(Selected excerpt):
····················
Reputation: 4498
Working with the dataframe df in python pandas:
Product_ID | Category | Sub_Cat
32432 0 Gadget
24085 Big Tech Computer
54398 Small Tech Gadget
97456 0 Computer
I am working on a new column, where I will over-write the Sub_Cat value with the Category value, if it is not 0.
This is the output I am looking for:
Product_ID | Category | Sub_Cat | Cat_for_Analysis
32432 0 Gadget Gadget
24085 Big Tech Computer Big Tech
54398 Small Tech Gadget Small Tech
97456 0 Computer Computer
Thank You!
Upvotes: 0
Views: 151
Reputation: 816
You could use apply for this too.
df["Cat_for_Analysis"] = df.apply(lambda row: row["Category"] if row["Category"] != 0 else row["Sub_Cat"], axis=1)
Upvotes: 1
Reputation: 33793
Using np.where
:
df['Cat_for_Analysis'] = np.where(df['Category'] == '0', df['Sub_Cat'], df['Category'])
Or equivalently the negated version, if it makes more intuitive sense based on your problem:
df['Cat_for_Analysis'] = np.where(df['Category'] != '0', df['Category'], df['Sub_Cat'])
····················
(Recorded data):
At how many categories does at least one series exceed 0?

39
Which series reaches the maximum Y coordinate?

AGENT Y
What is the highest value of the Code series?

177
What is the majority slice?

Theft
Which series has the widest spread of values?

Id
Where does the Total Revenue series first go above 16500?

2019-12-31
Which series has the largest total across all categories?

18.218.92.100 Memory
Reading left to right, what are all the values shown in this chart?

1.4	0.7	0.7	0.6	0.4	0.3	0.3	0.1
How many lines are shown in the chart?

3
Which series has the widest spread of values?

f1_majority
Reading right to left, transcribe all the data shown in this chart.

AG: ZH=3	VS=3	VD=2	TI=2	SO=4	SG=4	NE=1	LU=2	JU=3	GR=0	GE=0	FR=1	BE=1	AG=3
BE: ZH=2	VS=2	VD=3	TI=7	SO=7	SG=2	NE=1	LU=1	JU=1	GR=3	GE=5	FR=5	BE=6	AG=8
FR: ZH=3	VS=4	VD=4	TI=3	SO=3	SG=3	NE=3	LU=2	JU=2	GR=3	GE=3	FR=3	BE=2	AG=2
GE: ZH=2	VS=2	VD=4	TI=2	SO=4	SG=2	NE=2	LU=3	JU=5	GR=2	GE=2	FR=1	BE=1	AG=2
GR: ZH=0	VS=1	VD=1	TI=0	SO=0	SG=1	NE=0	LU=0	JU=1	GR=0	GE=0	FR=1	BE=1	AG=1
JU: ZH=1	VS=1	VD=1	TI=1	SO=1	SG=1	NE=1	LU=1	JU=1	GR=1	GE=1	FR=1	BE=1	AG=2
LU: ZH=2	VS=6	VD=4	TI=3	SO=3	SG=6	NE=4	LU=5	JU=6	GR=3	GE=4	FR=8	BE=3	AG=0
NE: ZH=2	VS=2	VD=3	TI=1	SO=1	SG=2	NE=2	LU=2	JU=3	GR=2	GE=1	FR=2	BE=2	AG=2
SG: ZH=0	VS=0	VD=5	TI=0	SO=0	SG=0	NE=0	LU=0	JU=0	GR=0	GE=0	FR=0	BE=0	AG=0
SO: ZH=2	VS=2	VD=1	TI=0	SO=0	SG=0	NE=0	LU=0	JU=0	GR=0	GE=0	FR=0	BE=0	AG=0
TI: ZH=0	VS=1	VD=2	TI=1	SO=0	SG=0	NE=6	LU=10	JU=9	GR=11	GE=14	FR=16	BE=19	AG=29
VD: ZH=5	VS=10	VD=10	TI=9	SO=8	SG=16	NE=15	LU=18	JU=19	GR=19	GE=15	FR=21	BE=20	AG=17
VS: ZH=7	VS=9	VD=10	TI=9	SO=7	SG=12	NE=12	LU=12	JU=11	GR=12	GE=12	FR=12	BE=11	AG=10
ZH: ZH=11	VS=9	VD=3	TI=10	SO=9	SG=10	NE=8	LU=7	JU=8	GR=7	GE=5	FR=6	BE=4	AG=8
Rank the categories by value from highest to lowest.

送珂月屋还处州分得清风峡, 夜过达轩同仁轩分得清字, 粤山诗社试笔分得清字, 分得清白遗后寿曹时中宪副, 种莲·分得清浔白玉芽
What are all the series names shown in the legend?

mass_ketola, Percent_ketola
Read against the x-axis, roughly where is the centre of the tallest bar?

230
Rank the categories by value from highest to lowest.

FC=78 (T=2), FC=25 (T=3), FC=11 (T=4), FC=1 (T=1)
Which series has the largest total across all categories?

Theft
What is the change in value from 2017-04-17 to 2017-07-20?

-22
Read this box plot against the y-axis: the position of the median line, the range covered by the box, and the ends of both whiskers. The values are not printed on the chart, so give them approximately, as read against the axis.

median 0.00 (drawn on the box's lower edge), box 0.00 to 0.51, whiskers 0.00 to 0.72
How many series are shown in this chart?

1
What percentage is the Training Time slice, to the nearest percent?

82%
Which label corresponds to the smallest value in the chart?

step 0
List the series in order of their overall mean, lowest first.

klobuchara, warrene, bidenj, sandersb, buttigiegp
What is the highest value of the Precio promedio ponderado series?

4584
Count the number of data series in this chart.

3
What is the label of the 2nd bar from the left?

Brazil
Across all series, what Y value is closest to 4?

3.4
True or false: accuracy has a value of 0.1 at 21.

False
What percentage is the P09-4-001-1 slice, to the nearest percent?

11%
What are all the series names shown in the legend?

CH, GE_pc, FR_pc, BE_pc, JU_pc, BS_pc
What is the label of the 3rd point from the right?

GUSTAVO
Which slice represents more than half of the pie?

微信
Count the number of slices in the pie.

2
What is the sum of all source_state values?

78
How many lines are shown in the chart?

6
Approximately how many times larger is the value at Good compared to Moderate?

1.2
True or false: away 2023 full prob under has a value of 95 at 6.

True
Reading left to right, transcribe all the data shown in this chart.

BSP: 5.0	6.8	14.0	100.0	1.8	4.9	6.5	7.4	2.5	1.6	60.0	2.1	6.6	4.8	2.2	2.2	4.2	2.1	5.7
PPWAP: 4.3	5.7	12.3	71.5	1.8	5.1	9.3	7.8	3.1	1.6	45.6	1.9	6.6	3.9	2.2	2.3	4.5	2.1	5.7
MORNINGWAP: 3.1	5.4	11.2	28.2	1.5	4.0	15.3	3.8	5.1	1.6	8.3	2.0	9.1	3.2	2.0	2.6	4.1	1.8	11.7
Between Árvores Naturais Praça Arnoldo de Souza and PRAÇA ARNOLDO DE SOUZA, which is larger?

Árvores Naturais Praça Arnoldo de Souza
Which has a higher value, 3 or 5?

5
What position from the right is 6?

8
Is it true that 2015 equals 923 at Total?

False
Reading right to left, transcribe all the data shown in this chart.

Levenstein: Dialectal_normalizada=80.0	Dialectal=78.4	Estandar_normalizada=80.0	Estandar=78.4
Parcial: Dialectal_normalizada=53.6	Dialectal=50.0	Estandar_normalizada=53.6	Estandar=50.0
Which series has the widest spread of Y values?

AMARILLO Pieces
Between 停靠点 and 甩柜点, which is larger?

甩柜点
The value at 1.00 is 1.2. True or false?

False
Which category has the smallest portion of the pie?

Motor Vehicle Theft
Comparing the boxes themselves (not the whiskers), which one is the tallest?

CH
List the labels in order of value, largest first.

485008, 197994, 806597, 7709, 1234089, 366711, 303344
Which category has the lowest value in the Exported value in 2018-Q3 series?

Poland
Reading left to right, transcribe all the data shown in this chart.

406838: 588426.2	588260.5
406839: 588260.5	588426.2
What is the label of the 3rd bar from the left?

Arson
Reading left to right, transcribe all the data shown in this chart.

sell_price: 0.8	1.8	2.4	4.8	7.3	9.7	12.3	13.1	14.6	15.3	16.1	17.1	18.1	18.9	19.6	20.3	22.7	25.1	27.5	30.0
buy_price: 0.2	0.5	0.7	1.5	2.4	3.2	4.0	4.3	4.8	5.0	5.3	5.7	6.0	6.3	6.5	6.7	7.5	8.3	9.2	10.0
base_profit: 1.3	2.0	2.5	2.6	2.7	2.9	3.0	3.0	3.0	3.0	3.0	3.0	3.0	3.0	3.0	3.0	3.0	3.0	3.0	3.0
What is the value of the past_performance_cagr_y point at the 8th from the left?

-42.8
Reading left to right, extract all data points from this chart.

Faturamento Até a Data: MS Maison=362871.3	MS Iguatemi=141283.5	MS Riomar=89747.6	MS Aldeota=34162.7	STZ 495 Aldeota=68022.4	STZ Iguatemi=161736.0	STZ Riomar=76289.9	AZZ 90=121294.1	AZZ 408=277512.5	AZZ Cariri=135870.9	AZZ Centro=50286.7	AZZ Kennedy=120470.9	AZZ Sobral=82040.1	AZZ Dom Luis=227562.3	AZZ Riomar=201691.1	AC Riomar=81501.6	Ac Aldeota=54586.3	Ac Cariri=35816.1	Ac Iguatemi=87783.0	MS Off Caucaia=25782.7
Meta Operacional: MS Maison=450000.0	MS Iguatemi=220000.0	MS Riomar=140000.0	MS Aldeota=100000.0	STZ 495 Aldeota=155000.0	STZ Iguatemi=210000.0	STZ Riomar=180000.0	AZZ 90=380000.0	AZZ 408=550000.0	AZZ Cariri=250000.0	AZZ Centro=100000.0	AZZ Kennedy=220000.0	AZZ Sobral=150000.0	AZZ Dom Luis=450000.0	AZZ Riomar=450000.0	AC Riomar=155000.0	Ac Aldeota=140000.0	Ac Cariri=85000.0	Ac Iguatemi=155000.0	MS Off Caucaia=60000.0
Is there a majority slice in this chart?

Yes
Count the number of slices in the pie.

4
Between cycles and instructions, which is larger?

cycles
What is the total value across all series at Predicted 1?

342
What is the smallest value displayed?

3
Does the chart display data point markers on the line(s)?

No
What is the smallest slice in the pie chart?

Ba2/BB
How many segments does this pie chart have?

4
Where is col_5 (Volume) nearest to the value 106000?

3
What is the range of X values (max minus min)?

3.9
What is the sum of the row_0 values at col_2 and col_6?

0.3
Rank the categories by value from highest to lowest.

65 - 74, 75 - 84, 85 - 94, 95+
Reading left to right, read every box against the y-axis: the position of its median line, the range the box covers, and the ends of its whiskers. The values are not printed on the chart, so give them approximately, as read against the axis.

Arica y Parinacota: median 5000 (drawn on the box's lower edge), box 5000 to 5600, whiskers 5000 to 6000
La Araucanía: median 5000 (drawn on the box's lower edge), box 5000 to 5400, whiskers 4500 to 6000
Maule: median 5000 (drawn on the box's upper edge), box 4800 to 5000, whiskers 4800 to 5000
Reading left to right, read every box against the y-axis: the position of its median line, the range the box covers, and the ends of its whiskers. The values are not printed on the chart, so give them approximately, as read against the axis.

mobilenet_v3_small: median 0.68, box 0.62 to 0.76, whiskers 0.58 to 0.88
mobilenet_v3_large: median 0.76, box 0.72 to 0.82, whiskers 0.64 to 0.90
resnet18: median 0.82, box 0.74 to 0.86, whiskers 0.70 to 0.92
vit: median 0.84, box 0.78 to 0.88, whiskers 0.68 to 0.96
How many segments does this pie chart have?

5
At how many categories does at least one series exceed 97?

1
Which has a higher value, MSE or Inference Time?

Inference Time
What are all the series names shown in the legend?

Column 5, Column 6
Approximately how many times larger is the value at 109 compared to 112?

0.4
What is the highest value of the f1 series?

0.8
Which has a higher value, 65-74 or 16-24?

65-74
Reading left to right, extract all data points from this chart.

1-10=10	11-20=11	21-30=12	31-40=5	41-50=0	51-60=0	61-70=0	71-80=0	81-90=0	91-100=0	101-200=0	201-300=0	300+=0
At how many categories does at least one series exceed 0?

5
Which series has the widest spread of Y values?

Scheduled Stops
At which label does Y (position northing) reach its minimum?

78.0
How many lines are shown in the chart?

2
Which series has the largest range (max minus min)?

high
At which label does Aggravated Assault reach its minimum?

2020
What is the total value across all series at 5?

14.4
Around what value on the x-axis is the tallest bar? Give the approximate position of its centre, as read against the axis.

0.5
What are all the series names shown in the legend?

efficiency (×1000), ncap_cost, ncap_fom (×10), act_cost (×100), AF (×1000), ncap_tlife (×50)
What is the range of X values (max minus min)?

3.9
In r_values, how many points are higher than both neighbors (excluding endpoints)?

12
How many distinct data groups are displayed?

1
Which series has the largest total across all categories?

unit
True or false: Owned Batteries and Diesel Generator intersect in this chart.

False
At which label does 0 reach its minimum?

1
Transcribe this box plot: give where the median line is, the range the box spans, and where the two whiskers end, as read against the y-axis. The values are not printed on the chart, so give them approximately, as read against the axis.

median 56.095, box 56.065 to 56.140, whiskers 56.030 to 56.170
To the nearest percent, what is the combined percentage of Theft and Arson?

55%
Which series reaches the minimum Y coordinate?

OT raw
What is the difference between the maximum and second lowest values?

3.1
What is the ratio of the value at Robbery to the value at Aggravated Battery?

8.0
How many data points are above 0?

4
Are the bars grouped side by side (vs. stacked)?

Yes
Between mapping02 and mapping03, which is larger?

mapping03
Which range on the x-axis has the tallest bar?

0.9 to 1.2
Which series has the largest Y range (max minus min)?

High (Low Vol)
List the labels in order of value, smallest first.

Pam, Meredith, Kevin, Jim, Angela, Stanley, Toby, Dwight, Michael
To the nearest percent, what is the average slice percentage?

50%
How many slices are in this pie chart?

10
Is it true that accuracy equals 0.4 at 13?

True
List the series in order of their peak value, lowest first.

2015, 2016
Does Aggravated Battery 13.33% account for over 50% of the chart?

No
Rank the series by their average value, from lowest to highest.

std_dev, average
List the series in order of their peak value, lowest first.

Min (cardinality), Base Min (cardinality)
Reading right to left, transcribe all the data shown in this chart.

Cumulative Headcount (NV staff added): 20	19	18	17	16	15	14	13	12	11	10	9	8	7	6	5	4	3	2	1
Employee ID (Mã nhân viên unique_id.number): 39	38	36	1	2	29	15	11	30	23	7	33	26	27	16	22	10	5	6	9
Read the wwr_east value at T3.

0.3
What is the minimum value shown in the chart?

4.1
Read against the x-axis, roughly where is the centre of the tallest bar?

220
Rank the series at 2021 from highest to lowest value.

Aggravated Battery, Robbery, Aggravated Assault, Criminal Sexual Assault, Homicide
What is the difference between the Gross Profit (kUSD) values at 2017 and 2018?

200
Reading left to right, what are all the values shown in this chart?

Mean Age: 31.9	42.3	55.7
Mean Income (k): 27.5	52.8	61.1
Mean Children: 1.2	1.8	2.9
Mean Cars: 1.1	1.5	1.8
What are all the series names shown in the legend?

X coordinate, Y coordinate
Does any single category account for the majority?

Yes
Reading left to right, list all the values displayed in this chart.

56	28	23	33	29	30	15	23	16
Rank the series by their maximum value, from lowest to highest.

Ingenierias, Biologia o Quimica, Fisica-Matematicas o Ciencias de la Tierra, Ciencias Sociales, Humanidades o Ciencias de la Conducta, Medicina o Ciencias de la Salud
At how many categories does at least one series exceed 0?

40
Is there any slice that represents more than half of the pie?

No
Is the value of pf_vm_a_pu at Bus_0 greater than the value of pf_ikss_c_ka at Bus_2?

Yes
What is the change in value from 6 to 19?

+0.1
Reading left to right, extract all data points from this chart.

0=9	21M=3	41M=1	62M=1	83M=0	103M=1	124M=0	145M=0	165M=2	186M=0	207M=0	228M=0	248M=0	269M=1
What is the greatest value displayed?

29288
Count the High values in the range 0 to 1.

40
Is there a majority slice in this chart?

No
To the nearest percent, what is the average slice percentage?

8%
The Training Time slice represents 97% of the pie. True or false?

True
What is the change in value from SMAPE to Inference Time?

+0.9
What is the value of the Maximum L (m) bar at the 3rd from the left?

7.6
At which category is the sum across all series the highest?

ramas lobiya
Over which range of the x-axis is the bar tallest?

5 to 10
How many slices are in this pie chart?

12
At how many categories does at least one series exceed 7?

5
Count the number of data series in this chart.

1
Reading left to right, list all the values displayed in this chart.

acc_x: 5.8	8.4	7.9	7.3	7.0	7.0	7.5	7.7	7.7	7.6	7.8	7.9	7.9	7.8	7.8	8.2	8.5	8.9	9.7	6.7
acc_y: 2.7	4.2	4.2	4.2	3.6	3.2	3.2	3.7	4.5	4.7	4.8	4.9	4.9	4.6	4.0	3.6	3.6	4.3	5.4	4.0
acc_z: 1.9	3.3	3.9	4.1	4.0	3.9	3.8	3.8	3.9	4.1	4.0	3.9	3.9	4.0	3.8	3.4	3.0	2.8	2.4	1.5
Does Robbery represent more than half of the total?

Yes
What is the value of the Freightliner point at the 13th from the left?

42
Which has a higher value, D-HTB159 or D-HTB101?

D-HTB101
····················
(Exercise set):
[a] Which function does the answer with 33793 reputation use in the pandas thread?
[b] Write out the pandas thread from "This is the" to "for this too.".

(Answers below):
[a] np.where

[b]
This is the output I am looking for:
Product_ID | Category | Sub_Cat | Cat_for_Analysis
32432 0 Gadget Gadget
24085 Big Tech Computer Big Tech
54398 Small Tech Gadget Small Tech
97456 0 Computer Computer
Thank You!
Upvotes: 0
Views: 151
Reputation: 816
You could use apply for this too.